**** Extract provided

How do I deal with the noise?  How do I find strength and practice this faith God has given me?  It is not going to be in throwing every device into the swimming pool and “going Amish” as I have often threatened to do.  No, it is going to be in seeking Him first.  FIRST.  It is in the discipline of rising early and putting boundaries on the noise.  It is not about self-imposed rules, but seeking relationship.  It is in forcing myself to be quiet and listen when everything in my head screams, “The laundry! The dishes!  Have you not seen the emails piling up?  Don’t you just want a little background noise?”

My goodness, no.  The constant hum of noise has numbed me. It has sucked time away that I will never be able to get back.  I need quiet, even when my flesh seeks to avoid it…especially then.

“So then, there remains a Sabbath rest for the people of God, for whoever has entered God’s rest has also rested from his works as God did from his.”

Such power in those words, such conviction to my heart.  But read on…

“Let us therefore strive to enter that rest, so that no one may fall by the same sort of disobedience.  For the word of God is living and active, sharper than any two-edged sword, piercing to the division of soul and of spirit, of joints and of marrow, and discerning the thoughts and intentions of the heart.”  (Heb 4:11-13)

Resisting rest leads to disobedience.  Refusing to be still and soak in the words of our Father in Heaven leaves us weak because we fail to allow God to do Holy Spirit Surgery, convicting us of sin and revealing our weaknesses.  A life of haste and busyness results in my inability to be teachable and my tendency to fall prey to the subtle lies of the enemy.

Strive to enter that rest?  I never really understood why resting would be something we had to strive for, but now I do.  I strive for many things…knowledge, peace in my home, to teach my children well, to keep the house somewhat sanitary.  But rest?  Entering Sabbath rest requires true strength.  It is, in fact, where strength is found.

In quietness and in trust shall be your strength.  

Lord, make me strong.

 

 

 

Of Knots and Grace

Last weekend my husband and I flew out to Denver and spent two days loving on Jay and Ashley.  I don’t know what I expected, but what I experienced was more.  More love, more laughter, more tears, more glimpses of God and grace.  We landed on a sunny day and took a rental car across the flat roads leading to Denver where we found the Craig Hospital.  We met precious new friends who have been the hands and feet of Jesus for our dear old friends and walked through the hospital doors.

To holy ground.

They were making cupcakes.  Jay, seated in his wheelchair, surrounded by his four daughters and all the excitement over measuring cups and sprinkles.  Ashley, turning from a conversation and catching my eye and me fighting tears as I finally got to hug my young friend who I have just longed to mommy for the past nine weeks.

Wheelchairs of many shapes and sizes lined the far wall.  An air hockey table was in the corner.  Lots of open space, plenty of room to navigate and play around whether you walk or roll.  And laughter.

I don’t know the spiritual condition of any of the Craig staff, but I can tell you that the Lord is very present in that place.  Everything is so intentional, the goal being independence and life and finding joy again.

But boy, is that journey hard and painful.  Without going in to details, (You can read their words here if you want to know more) Jay fights for every milestone.  Nothing is easy.  Nothing is not accompanied by pain.  Yet he perseveres and fights and gains ground every single day. He laughs and cries and parents and loves and God is honored in it all.  To know the Rapleys is to see Jesus at work and realize that God is good even when we cannot make sense of our circumstances.  His love for us is fierce and He fights for us even when we fight against Him.

********
**** Entries provided

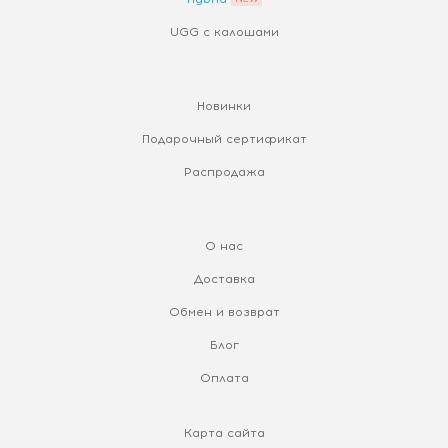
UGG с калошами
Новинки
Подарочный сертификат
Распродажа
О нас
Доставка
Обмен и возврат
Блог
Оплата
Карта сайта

********

* The problem:
Continue the blog post on quiet, Sabbath rest and the visit with Jay and Ashley at Craig Hospital, starting after its final sentence.

* Your response:
We all suffer.  If you have not, brace yourself because it will come.  Some of our suffering is private.  It may be within the walls of our home or in the battlefield of our minds.  It may be from outside sources, people who have determined to pick at you until you fold in defeat or from the vice-grip of trying to survive the bills coming in faster than the money.  It may be self-inflicted because of poor choices or it may be the result of what appears to be a random accident, like in Jay’s case.

He did nothing wrong.  He was just walking his dog.  Yet here he is, navigating this sudden suffering.  But in the midst of suffering the beauty emerges.

It is in the friends back home, happily packing up Jay and Ashley’s belongings to they can move into their new, wheelchair-accessible, house when Jay is discharged.  It is in the community of faith, Kristin and Mark taking on a huge supportive role and thousands of believers backing them in prayer, gifts, texts and love.  It is in Jay’s brother, Eric, who consistently encourages him and faithfully makes the drive to visit and be a support to Jay and their parents.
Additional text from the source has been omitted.